A Data Refinery flow is an ordered set of steps to cleanse, shape, and enhance data. As you refine your data by applying operations to a data set, you dynamically build a customized Data Refinery flow that you can modify in real time and save for future use.

Run Data Refinery flows

Data Refinery provides support for large data sets, which can be time-consuming and unwieldy to refine. To enable you to work quickly and efficiently, Data Refinery operates on sample data sets, a subset of rows in each data set.

To run a Data Refinery flow against your entire data set, you can either:

  • Click the Run Data Refinery flow icon in the Data Refinery toolbar
  • Go to the project > Assets tab > Data Refinery flows section and select Run from the ACTIONS menu

Save Data Refinery flows

Data Refinery flows are saved to the project that you're working in. Save a Data Refinery flow so that you can continue refining a data set later. You can just pick up from where you left off.

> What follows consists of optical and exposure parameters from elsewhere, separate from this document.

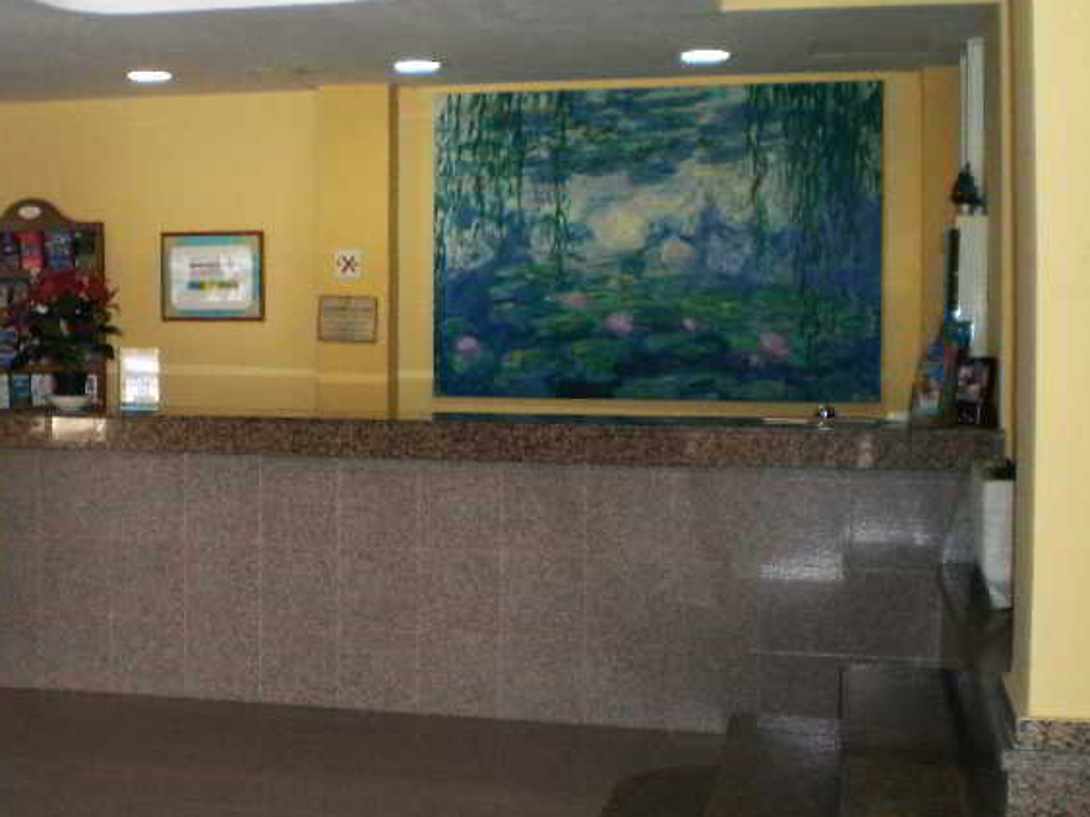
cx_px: 354
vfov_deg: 27.0
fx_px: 1700
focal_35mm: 54
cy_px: 401
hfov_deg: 35.2
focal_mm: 6.3
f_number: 3.1
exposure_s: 1/60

Save a Data Refinery flow to the project at any time by clicking the Save Data Refinery flow icon in the Data Refinery tool bar. The Data Refinery flow is implicitly saved whenever you run it against a data set.

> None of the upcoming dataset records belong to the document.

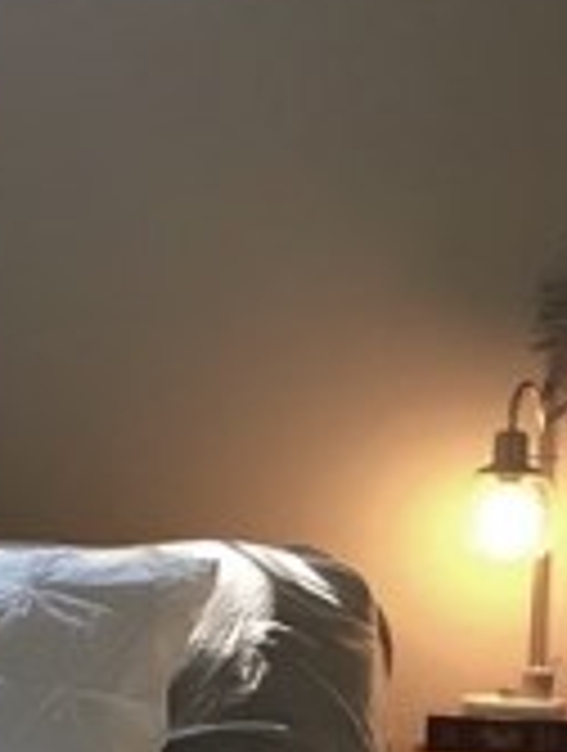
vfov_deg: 14.7
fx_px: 2894
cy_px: 653
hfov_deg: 10.2
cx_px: -644
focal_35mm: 133
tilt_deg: -4.0
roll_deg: +0.7
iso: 50
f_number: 2.2
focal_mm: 4.15
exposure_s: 1/30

For a list of all the Data Refinery flows in a project, see the Data Refinery flows section on the Assets tab of the project.

Cancel Data Refinery flow runs

You can cancel a Data Refinery flow run when it's in progress, that is, when its status is Running. To cancel a run, select Cancel from the run's menu on the History tab of the Data Refinery flow details page.

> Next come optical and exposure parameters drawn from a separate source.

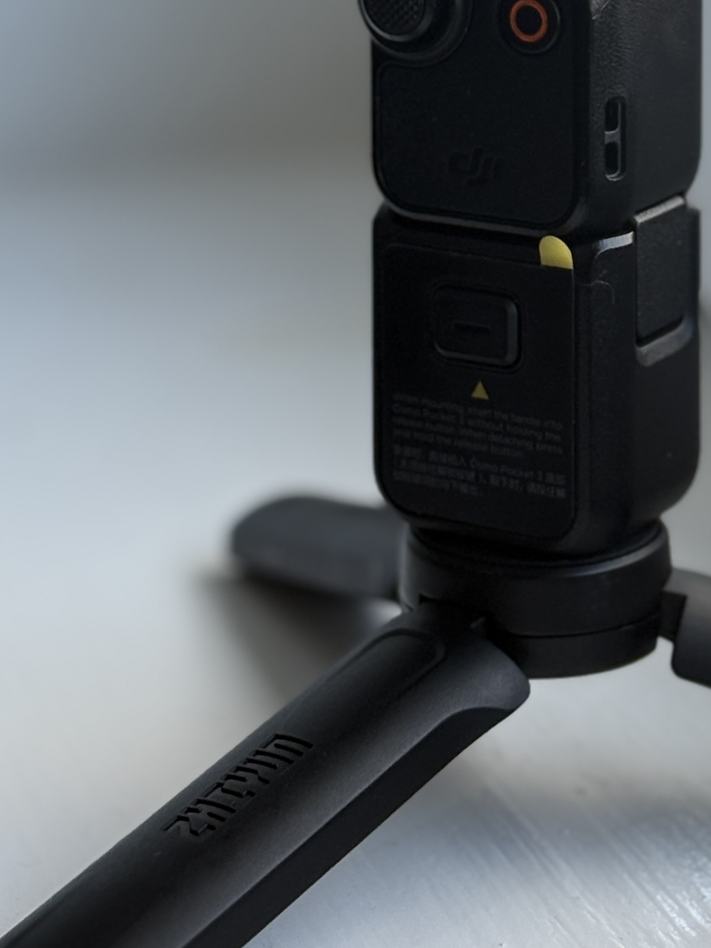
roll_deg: -0.5
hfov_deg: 11.4
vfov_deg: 14.7
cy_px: -170
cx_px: 497
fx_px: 3560
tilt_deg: -7.3
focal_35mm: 130
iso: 32
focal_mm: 5.96
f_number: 1.6
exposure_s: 1/121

Reopen Data Refinery flows to continue working

To reopen a Data Refinery flow and continue refining your data, you can either:

  • Click Refine in the toolbar of the Data Refinery flow details page
  • Go to the project > Assets tab > Data Refinery flows section and select Refine from the ACTIONS menu

When you save the Data Refinery flow again, you can either overwrite the existing flow or you can create a new flow by changing the name of the Data Refinery flow in the Details pane before you save it.

Change the source of a Data Refinery flow

Change the source of a saved Data Refinery flow. Run the same Data Refinery flow but with a different source data asset. The new data set must have a compatible schema to the original data set (for example, column names, number of columns, and data types). Go to the project > Assets tab > Data Refinery flows section and click the Data Refinery flow. In the Data Refinery flow summary page, click the "Change the source data asset" icon (Change source) to select a different data source.

View summary information

To view summary information for a Data Refinery flow, go to the project > Assets tab > Data Refinery flows section and click the Data Refinery flow.

Summary

The Summary section of the Data Refinery flow details page provides high-level information about the data source, the Data Refinery flow, and the target data set (the Data Refinery flow output). You can also preview the data source and the target data sets from here by clicking their eye icons.

Runs

The Runs section of the Data Refinery flow details page provides detailed historical information about any Data Refinery flow runs. It also provides information about the current schedule, which you can change.

History

The History tab displays the following information about each Data Refinery flow run:

  • Timestamp
  • Status
  • Duration
  • Number of rows read from the data source and number of rows written to the target
  • Size (amount of data processed, in MB)
  • Initiated by - The name of the person who initiated the flow

To view detailed information about a run, select View log from the run's menu. The log file name is the name of the Data Refinery flow appended by the date and time (24-hour system) when the Data Refinery flow was run. Invalid characters for file names are changed to an underscore (_). When you no longer need the information about a run, select Delete from the run's menu.

Schedule

The Schedule tab displays the date, day, and time of each scheduled Data Refinery flow. It also displays the start date and time, interval, and end date and time for the current schedule.

You can create, pause, resume, edit, or delete a schedule from this tab.

Rename Data Refinery flows

By default, Data Refinery flows are given names similar to the source data that they're applied to. For example, if your data source is a local file named Sales.csv, your Data Refinery flow is named "Sales Flow".

To rename a Data Refinery flow, click the Edit icon next to the Data Refinery flow name in the Details pane or in the DATA REFINERY FLOW DETAILS pane of the Save and Run page.

Remove Data Refinery flows

To remove a Data Refinery flow, go to the project > Assets tab > Data Refinery flows section and select Remove from the ACTIONS menu.